While watching the latest PBS documentary by Dr. Henry Louis Gates, The African Americans - Many Rivers to Cross: The Black Atlantic (1500-1800) last evening online, my attention was captured when one of the guests mentioned that slaves were often kept from having last names for a reason. By not giving the enslaved people a surname it kept them from having a grounded understanding of who they were or who they came from.

That idea resonated when I came across the above illustrated family history chart which was printed by Krebs Lithographing Company of Cincinnati and was designed by H. W. Cowell of Martin, Tennessee "for the colored people of America."

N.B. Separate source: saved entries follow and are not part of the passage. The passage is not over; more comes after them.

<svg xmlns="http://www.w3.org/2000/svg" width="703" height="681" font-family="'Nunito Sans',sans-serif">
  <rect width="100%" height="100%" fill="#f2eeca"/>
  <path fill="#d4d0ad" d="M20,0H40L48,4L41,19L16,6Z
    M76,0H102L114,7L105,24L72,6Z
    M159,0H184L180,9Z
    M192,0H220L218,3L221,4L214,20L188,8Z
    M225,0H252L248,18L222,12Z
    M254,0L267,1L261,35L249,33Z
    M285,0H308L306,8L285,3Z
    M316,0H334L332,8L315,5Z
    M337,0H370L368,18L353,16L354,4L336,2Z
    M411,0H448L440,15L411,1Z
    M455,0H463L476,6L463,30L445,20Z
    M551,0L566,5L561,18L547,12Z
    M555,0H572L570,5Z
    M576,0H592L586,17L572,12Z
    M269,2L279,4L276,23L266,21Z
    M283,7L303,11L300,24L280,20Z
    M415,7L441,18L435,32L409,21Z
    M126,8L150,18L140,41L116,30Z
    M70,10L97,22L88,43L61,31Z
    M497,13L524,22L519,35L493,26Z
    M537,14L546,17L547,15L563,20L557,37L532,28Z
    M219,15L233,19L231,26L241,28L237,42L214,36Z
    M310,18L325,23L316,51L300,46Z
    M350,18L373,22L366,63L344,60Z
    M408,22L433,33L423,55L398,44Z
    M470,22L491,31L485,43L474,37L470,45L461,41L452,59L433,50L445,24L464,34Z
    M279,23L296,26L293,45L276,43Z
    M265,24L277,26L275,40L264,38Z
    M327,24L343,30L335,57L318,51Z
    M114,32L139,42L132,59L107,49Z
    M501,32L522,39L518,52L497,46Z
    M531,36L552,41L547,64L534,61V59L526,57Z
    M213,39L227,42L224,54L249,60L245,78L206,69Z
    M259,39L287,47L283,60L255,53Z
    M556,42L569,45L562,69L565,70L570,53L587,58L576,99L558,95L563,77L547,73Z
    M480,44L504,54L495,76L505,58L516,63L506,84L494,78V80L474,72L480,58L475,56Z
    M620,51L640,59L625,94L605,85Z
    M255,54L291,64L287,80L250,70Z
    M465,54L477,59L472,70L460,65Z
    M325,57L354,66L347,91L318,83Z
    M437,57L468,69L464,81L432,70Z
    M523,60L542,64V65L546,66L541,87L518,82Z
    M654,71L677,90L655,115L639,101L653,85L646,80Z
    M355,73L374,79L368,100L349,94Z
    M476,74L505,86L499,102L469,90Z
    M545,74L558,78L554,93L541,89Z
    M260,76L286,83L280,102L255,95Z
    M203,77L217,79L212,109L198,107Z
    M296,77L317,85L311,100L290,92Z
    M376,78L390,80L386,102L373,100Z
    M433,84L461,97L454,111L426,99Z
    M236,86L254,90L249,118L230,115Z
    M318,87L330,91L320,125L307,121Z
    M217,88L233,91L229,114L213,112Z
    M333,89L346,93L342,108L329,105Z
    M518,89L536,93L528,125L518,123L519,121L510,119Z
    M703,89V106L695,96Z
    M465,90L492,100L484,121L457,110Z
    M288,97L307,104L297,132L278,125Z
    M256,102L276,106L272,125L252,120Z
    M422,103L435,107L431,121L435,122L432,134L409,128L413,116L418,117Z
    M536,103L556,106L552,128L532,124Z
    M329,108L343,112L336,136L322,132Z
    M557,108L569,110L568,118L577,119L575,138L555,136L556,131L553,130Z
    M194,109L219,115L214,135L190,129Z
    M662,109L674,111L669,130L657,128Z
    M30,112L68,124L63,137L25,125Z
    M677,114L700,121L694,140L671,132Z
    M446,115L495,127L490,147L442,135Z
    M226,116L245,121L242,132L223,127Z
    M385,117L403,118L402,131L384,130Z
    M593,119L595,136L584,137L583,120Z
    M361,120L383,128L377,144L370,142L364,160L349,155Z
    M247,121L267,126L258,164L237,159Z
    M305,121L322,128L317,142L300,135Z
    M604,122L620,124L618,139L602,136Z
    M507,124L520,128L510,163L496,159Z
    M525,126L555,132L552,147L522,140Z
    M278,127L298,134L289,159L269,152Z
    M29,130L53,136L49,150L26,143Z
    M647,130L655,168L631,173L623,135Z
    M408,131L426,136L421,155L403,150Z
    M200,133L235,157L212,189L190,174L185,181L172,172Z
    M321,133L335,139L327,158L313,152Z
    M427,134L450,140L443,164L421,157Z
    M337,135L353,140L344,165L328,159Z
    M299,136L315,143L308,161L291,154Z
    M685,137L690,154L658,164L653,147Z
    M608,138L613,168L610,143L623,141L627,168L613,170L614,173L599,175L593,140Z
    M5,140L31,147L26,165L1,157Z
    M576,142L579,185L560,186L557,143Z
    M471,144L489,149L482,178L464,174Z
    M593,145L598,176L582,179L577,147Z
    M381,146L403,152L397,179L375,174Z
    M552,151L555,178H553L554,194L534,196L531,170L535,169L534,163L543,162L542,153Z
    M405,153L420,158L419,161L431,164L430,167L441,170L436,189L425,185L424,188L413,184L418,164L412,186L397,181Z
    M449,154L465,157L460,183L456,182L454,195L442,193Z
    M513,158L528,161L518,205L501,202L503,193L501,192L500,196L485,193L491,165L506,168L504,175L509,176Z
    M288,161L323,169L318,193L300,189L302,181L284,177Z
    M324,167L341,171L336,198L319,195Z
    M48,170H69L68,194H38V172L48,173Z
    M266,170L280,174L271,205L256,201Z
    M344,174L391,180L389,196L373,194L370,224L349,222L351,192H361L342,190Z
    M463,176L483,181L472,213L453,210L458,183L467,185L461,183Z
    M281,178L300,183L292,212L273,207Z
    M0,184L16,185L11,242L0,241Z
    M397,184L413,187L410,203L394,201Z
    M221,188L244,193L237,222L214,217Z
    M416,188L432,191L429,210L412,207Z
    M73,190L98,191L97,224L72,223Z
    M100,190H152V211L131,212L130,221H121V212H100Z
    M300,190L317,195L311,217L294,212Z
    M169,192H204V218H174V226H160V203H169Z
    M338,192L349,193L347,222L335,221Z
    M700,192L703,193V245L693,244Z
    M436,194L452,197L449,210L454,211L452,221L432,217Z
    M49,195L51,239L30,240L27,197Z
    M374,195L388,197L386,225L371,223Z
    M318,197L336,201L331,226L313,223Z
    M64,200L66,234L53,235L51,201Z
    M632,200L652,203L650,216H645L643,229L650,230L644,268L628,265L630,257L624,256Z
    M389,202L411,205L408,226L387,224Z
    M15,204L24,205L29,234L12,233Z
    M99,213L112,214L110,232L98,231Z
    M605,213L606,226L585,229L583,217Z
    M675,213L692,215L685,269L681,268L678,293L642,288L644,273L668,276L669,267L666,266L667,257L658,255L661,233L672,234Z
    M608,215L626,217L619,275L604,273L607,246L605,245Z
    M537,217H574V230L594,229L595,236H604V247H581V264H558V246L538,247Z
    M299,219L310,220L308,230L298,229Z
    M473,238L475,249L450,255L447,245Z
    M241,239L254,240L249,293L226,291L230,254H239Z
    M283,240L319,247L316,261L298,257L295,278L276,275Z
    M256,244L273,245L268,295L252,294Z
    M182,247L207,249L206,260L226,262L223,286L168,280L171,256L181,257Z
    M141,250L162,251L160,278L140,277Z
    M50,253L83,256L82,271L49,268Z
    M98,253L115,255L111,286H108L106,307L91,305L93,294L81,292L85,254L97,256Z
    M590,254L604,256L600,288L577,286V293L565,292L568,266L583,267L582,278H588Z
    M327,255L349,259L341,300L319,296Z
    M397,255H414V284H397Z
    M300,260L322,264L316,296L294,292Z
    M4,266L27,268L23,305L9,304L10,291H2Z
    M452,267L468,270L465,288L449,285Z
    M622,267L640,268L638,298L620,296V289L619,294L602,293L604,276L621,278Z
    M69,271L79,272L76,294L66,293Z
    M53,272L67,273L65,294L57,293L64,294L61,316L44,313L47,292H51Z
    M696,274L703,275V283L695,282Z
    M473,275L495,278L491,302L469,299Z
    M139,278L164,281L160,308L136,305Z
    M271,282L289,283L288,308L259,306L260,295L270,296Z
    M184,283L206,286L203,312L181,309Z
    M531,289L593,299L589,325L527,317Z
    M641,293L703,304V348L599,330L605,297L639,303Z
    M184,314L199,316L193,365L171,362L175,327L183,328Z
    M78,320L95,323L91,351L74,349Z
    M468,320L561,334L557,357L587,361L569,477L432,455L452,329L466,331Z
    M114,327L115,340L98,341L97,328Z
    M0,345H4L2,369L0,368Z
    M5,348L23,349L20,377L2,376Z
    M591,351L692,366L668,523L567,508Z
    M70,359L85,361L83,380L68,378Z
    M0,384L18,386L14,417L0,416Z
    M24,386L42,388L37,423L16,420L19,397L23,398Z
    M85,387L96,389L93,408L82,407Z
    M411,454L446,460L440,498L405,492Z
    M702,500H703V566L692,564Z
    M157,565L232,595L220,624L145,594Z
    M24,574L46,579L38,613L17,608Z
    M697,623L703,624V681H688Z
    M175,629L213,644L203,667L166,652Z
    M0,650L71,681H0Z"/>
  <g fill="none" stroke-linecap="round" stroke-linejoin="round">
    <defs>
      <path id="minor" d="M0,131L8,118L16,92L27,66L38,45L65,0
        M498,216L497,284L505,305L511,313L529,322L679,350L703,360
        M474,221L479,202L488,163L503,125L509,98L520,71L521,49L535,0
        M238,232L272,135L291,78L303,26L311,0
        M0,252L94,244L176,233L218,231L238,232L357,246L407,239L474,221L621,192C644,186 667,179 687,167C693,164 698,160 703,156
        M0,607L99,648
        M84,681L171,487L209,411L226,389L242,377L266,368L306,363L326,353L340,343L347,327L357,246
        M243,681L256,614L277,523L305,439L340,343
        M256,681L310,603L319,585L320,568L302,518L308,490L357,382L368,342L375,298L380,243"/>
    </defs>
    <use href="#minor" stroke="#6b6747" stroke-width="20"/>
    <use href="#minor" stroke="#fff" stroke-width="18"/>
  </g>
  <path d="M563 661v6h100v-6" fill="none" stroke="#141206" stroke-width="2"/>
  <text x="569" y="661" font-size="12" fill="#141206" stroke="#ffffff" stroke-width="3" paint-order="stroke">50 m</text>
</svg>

Likely printed in the 1880s the lithograph shows an African American family in the center enjoying a happy home life. Below the center picture are two contrasting images, "Before the War" and "Since the War." Before the war shows a plantation owner or overseer with a whip and dog instructing a group of enslaved men and women working what looks to be a tobacco field while signs of wealth such as a carriage and big house occupy in the background.  The since the war image shows the fruits of free labor, which includes leisure time and a modest home, both of which come through hard work and frugality.

Framing the colorful images are 12 places for individuals' names to be written and the dates of marriages and deaths to be recorded for posterity to know their ancestors and thus feel a stronger sense of respectable citizenship and equality.

Image courtesy of the Library of Congress.